◆ **PROVIDED PASSAGE**:
·····

Fog: Respiratory Relief Unlike smog, fog may actually benefit people with respiratory problems by cleaning the air. The most beneficial type of morning fog for this effect is known as "radiation fog," which forms when skies are clear and the atmosphere is stable. As the sun rises and evaporates water droplets, dirt and dust particles in the air fall to the ground.
Your nose, mouth, throat and upper airways are naturally efficient at filtering, says Dr. Raymond Casciari, chief medical officer of St. Joseph Hospital in Orange, Calif. But small particles can still reach the alveoli, the tiny air sacs in your lungs, and cause damage. By clearing those particles from the air, he says, "fog can be a beneficial situation."
Storms: Depression Link The sharp drops in barometric pressure that typically occur before a storm may increase the risk of depression symptoms in some individuals, especially those prone to seasonal affective disorder, according to research from a University of Barcelona team. In fact, their study suggests the condition may be more closely related to weather conditions than regular seasonal changes.
A separate study conducted by University of Louisville researchers and published in the Canadian Journal of Psychiatry linked low barometric pressure to an increase in emergency psychiatric visits, particularly those related to violent acts.

·····

◆ **ENTRIES SUPPLIED**:
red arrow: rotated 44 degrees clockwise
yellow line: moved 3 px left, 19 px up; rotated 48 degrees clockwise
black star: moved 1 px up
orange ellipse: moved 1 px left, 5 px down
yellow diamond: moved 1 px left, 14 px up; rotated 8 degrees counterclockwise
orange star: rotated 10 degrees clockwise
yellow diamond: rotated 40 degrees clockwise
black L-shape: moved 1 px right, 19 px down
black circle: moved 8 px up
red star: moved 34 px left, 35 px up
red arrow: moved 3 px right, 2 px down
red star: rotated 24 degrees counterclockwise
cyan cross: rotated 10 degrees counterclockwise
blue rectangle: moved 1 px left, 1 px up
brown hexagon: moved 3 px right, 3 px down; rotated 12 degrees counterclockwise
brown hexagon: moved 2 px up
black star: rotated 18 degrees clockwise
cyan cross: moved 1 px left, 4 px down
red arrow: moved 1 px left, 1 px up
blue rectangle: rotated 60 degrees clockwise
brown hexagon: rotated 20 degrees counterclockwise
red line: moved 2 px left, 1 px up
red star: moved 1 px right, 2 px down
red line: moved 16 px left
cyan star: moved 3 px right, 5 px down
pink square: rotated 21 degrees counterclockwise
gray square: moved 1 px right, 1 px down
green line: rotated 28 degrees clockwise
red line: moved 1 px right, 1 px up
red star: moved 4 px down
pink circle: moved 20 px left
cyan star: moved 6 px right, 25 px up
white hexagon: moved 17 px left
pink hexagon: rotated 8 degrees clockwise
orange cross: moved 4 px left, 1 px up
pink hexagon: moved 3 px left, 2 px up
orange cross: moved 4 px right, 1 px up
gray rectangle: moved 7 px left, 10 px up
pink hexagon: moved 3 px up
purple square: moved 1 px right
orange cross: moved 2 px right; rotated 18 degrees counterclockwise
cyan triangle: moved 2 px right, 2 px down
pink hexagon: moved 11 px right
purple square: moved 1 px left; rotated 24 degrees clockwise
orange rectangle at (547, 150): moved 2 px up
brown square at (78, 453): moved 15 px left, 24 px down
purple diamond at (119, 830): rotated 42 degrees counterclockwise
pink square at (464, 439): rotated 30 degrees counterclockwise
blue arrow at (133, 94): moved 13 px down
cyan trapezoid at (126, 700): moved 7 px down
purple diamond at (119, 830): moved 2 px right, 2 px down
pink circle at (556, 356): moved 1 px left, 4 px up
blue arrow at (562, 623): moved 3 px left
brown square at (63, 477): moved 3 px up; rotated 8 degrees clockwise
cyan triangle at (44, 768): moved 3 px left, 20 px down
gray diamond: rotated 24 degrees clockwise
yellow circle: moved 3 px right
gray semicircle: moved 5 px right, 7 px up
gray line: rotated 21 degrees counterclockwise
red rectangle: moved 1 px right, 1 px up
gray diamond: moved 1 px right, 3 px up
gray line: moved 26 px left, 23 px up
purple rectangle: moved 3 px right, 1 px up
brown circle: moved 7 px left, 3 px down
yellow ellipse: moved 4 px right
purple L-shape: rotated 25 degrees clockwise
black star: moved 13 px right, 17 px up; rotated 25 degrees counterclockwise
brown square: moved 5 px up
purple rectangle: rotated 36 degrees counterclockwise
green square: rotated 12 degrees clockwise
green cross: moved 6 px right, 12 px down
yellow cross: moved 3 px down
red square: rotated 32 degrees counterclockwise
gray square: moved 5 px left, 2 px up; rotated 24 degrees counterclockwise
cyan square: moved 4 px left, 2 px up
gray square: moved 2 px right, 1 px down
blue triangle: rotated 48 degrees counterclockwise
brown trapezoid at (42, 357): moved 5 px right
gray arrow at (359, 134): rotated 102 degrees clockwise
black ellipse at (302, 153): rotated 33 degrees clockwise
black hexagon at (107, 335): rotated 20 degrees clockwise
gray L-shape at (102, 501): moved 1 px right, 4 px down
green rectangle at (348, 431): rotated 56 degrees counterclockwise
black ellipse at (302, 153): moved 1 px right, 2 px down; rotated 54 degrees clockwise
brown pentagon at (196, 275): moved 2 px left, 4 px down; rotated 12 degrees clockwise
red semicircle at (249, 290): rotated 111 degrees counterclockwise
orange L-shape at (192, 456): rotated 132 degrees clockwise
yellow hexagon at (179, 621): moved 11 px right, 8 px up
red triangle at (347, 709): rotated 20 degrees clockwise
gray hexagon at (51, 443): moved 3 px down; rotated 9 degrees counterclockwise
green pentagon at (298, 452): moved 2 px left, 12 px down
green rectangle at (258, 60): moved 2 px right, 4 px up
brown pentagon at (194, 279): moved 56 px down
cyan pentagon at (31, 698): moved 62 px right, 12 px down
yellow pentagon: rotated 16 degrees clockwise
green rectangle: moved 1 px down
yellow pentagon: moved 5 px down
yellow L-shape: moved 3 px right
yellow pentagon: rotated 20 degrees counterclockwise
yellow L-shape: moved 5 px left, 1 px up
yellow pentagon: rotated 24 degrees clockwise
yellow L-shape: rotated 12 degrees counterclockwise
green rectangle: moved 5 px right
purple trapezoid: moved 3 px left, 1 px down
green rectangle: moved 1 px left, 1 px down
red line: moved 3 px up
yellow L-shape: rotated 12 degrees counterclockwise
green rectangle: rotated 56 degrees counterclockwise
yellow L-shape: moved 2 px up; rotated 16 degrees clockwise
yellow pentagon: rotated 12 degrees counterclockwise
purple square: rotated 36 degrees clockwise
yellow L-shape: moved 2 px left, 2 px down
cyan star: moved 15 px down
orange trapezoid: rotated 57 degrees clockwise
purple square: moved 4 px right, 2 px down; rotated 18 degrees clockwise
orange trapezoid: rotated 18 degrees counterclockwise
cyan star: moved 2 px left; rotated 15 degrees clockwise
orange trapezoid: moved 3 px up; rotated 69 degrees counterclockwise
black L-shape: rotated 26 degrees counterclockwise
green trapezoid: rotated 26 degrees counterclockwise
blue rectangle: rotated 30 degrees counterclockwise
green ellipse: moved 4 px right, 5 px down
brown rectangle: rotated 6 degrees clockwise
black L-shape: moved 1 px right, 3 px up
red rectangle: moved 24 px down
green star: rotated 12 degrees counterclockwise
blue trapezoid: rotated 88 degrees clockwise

·····

◆ **ACTIVITIES**:
a – Decide whether each statement agrees with the passage on weather and health. Answer yes or no for each, and quote the words of the passage that decide it.
(i) Radiation fog forms under clear skies and a stable atmosphere.
(ii) The University of Barcelona study ties depression symptoms more closely to regular seasonal changes than to weather conditions.
(iii) The University of Louisville study appeared in the Canadian Journal of Psychiatry.
b – Reproduce the part of the passage on weather and health starting with "Fog: Respiratory Relief" and going on through "to the ground.".

◆ **SOLUTIONS BY TASK**:
a –
(i) Yes: "which forms when skies are clear and the atmosphere is stable"
(ii) No: "their study suggests the condition may be more closely related to weather conditions than regular seasonal changes"
(iii) Yes: "published in the Canadian Journal of Psychiatry"

b –
Fog: Respiratory Relief Unlike smog, fog may actually benefit people with respiratory problems by cleaning the air. The most beneficial type of morning fog for this effect is known as "radiation fog," which forms when skies are clear and the atmosphere is stable. As the sun rises and evaporates water droplets, dirt and dust particles in the air fall to the ground.